# Task directions:
Nothing but the records themselves, exactly as written, should appear in the reply; leave out the pictures.

# Data to use:
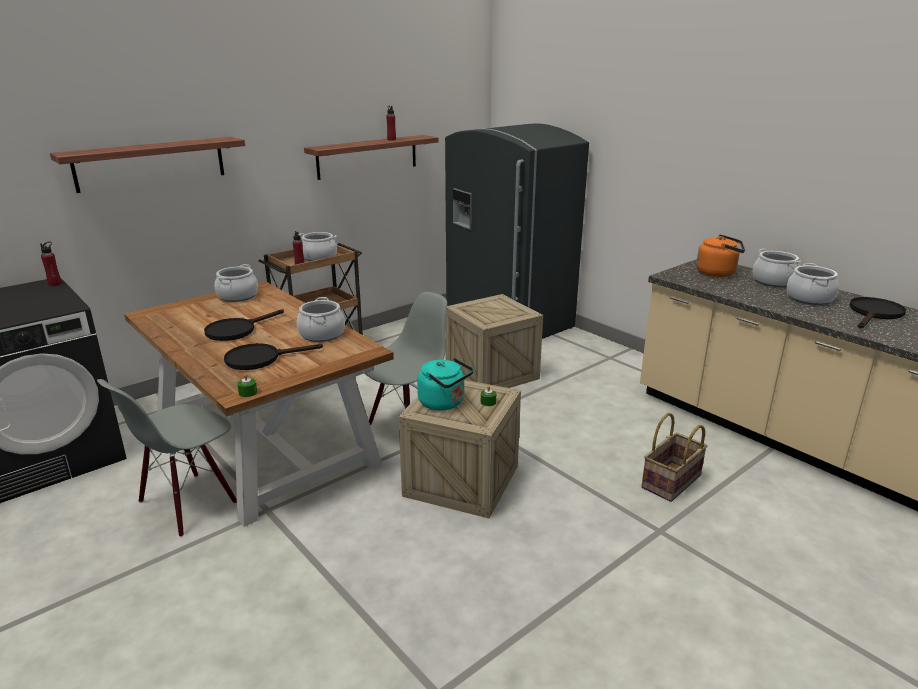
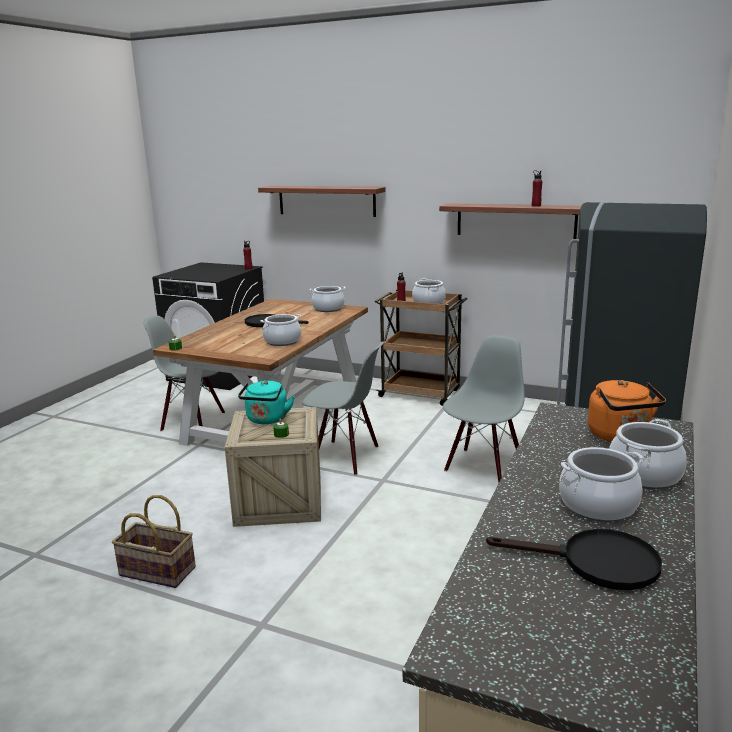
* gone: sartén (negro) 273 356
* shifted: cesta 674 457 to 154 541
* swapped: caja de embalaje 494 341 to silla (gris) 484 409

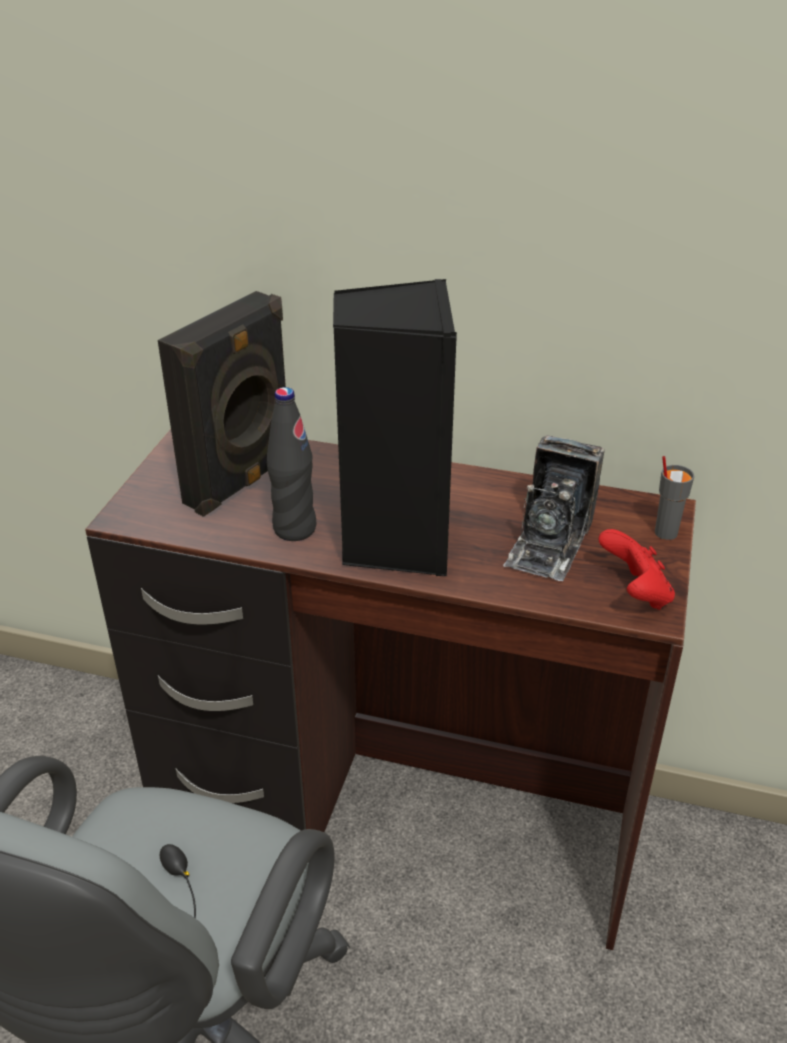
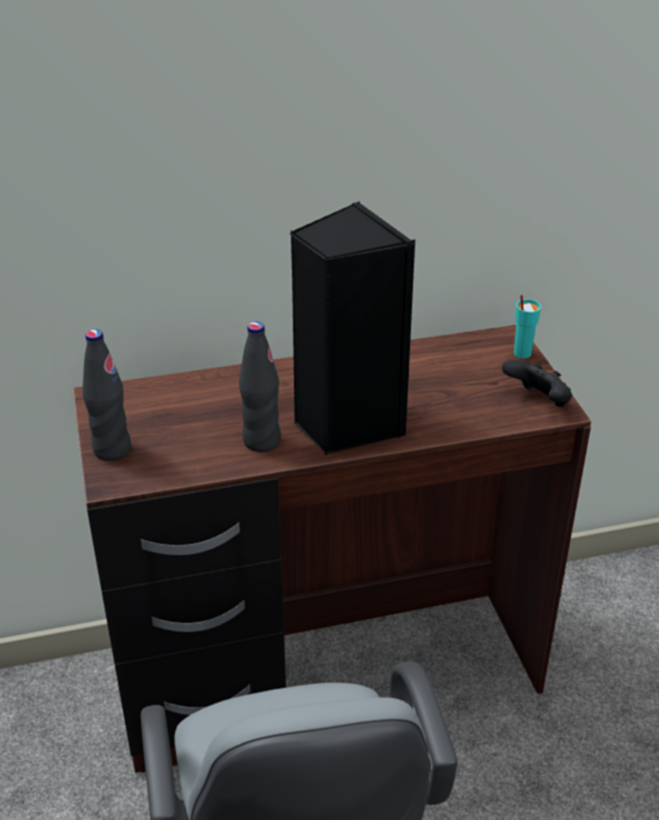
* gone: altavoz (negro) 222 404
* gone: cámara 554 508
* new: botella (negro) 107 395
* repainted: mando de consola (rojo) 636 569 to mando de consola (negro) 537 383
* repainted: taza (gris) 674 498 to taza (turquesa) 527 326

# Written answer:
* gone: sartén (negro) 273 356
* shifted: cesta 674 457 to 154 541
* swapped: caja de embalaje 494 341 to silla (gris) 484 409

* gone: altavoz (negro) 222 404
* gone: cámara 554 508
* new: botella (negro) 107 395
* repainted: mando de consola (rojo) 636 569 to mando de consola (negro) 537 383
* repainted: taza (gris) 674 498 to taza (turquesa) 527 326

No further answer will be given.